Практически сразу был выпущен Chrome 17.0.963.78 с устранением обнаруженных россиянином проблем, но чуть позже другой участник продемонстрировал ещё один эксплоит. PinkiePie (в прессе фигурирует только ник исследователя проблем безопасности) также смог обойти все уровни защиты программы, воспользовавшись тремя ранее неизвестными уязвимостями Chrome (в подсистеме загрузки плагинов и в коде работы с памятью GPU). Его эксплоит позволяет запустить произвольный код с правами пользователя на атакуемой системе. В Google решили выплатить за успешный взлом ещё 60 000 долларов, таким образом призовой фонд в 1 000 000 долларов уменьшился на 120 тысяч. Разумеется, компания сразу выпустила второе обновление с номером версии 17.0.963.79. Технические подробности хакер обещает опубликовать после того, как соответствующие исправления внесут в WebKit и другие продукты на его основе. Отсюда можно сделать вывод, что проблемы есть не только в Chrome.
Новости об успешных взломах браузеров на подобных конкурсах забавны, но они демонстрируют серьёзную проблему: пользователи сейчас более активно работают с веб-приложениями и различными сложными онлайн-сервисами, чем несколько лет назад, а браузеры становятся основными каналами доставки вредоносного кода в атакуемые системы. Попытки сделать эти программы надёжными обречены на провал: дыры в них будут находить всегда. И не только на конкурсах. Выход один — заниматься проблемами безопасности комплексно.
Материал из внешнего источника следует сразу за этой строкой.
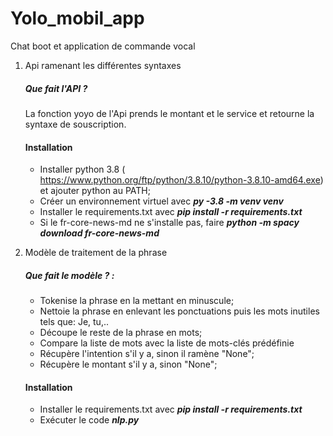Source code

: # Yolo_mobil_app
Chat boot et application de commande vocal

1. Api ramenant les différentes syntaxes 

    ##### Que fait l'API ?
    La fonction yoyo de l'Api prends le montant et le service et retourne la syntaxe de souscription.
    
    #### Installation
     - Installer python 3.8 ( https://www.python.org/ftp/python/3.8.10/python-3.8.10-amd64.exe) et ajouter python au PATH;
     - Créer un environnement virtuel avec ***py -3.8 -m venv venv***
     - Installer le requirements.txt avec ***pip install -r requirements.txt***
     - Si le fr-core-news-md ne s'installe pas, faire ***python -m spacy download fr-core-news-md***
     
2. Modèle de traitement de la phrase

    ##### Que fait le modèle ? :
     - Tokenise la phrase en la mettant en minuscule; 
     - Nettoie la phrase en enlevant les ponctuations puis les mots inutiles tels que: Je, tu,.. 
     - Découpe le reste de la phrase en mots; 
     - Compare la liste de mots avec la liste de mots-clés prédéfinie 
     - Récupère l'intention s'il y a, sinon il ramène "None"; 
     - Récupère le montant s'il y a, sinon "None";

    #### Installation
     - Installer le requirements.txt avec ***pip install -r requirements.txt***
     - Exécuter le code ***nlp.py***





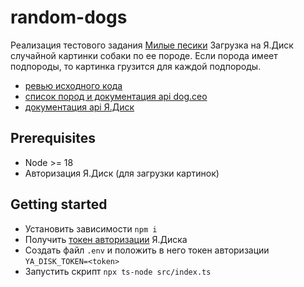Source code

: # random-dogs
Реализация тестового задания [Милые песики](https://github.com/StarWayMan/tech_interview_task/blob/main/README.md)
Загрузка на Я.Диск случайной картинки собаки по ее породе. Если порода имеет подпороды, то картинка грузится для каждой подпороды.
- [ревью исходного кода](docs/review.md)
- [список пород и документация api dog.ceo](https://dog.ceo/dog-api/documentation/)
- [документация api Я.Диск](https://yandex.ru/dev/disk/poligon/)

## Prerequisites
- Node >= 18
- Авторизация Я.Диск (для загрузки картинок)

## Getting started
- Установить зависимости `npm i`
- Получить [токен авторизации](https://yandex.ru/dev/disk/poligon/) Я.Диска
- Создать файл `.env` и положить в него токен авторизации `YA_DISK_TOKEN=<token>`
- Запустить скрипт `npx ts-node src/index.ts`
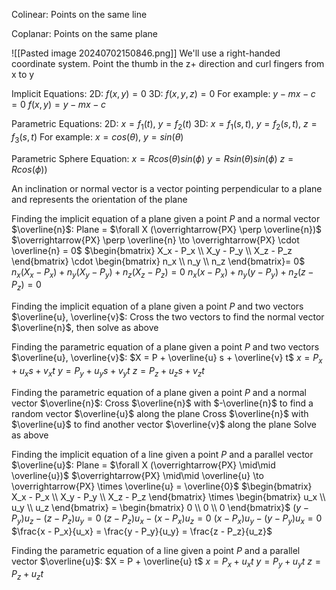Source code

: 
Colinear:
	Points on the same line

Coplanar:
	Points on the same plane

![[Pasted image 20240702150846.png]]
We'll use a right-handed coordinate system. Point the thumb in the z+ direction and curl fingers from x to y

Implicit Equations:
	2D: $f(x, y) = 0$
	3D: $f(x, y, z) = 0$
	For example:
		$y - mx - c = 0$
		$f(x, y) = y - mx - c$

Parametric Equations:
	2D: $x = f_1 (t)$, $y = f_2 (t)$
	3D: $x = f_1 (s, t)$, $y = f_2 (s,t)$, $z = f_3 (s,t)$
	For example:
		$x = cos(\theta)$, $y = sin(\theta)$

Parametric Sphere Equation:
	$x = R cos(\theta) sin(\phi)$
	$y = R sin(\theta) sin(\phi)$
	$z = R cos(\phi))$

An inclination or normal vector is a vector pointing perpendicular to a plane and represents the orientation of the plane

Finding the implicit equation of a plane given a point $P$ and a normal vector $\overline{n}$:
	Plane = $\forall X (\overrightarrow{PX} \perp \overline{n})$
	$\overrightarrow{PX} \perp \overline{n} \to \overrightarrow{PX} \cdot \overline{n} = 0$
	$\begin{bmatrix} X_x - P_x \\ X_y - P_y \\ X_z - P_z \end{bmatrix} \cdot \begin{bmatrix} n_x \\ n_y \\ n_z \end{bmatrix}= 0$
	$n_x (X_x - P_x) + n_y (X_y - P_y) + n_z (X_z - P_z) = 0$
$n_x (x - P_x) + n_y (y - P_y) + n_z (z - P_z) = 0$

Finding the implicit equation of a plane given a point $P$ and two vectors $\overline{u}, \overline{v}$:
	Cross the two vectors to find the normal vector $\overline{n}$, then solve as above

Finding the parametric equation of a plane given a point $P$ and two vectors $\overline{u}, \overline{v}$:
	$X = P + \overline{u} s + \overline{v} t$
		$x = P_x + u_{x} s + v_{x} t$
		$y = P_y + u_{y} s + v_{y} t$
		$z = P_z + u_{z} s + v_{z} t$

Finding the parametric equation of a plane given a point $P$ and a normal vector $\overline{n}$:
	Cross $\overline{n}$ with $-\overline{n}$ to find a random vector $\overline{u}$ along the plane
	Cross $\overline{n}$ with $\overline{u}$ to find another vector $\overline{v}$ along the plane
	Solve as above

Finding the implicit equation of a line given a point $P$ and a parallel vector $\overline{u}$:
	Plane = $\forall X (\overrightarrow{PX} \mid\mid \overline{u})$
	$\overrightarrow{PX} \mid\mid \overline{u} \to \overrightarrow{PX} \times \overline{u} = \overline{0}$
	$\begin{bmatrix} X_x - P_x \\ X_y - P_y \\ X_z - P_z \end{bmatrix} \times \begin{bmatrix} u_x \\ u_y \\ u_z \end{bmatrix} = \begin{bmatrix} 0 \\ 0 \\ 0 \end{bmatrix}$
	$(y - P_y) u_z - (z - P_z) u_y = 0$
	$(z - P_z) u_x - (x - P_x) u_z = 0$
	$(x - P_x) u_y - (y - P_y) u_x = 0$
	$\frac{x - P_x}{u_x} = \frac{y - P_y}{u_y} = \frac{z - P_z}{u_z}$

Finding the parametric equation of a line given a point $P$ and a parallel vector $\overline{u}$:
$X = P + \overline{u} t$
$x = P_x + u_x t$
$y = P_y + u_y t$
$z = P_z + u_z t$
Прежде всего о том должны позаботиться разработчики ОС — потенциально уязвимые программы следует запускать в изолированном окружении, и их доступ к ресурсам системы необходимо ограничивать. Также стоит повсеместно внедрять системы мандатного контроля доступа. Тогда и антивирусное ПО не понадобится, тем более что оно не обеспечивает должного уровня защиты. Через мои руки прошло немало машин с актуальными лицензионными антивирусами и весёлыми семейками троянов.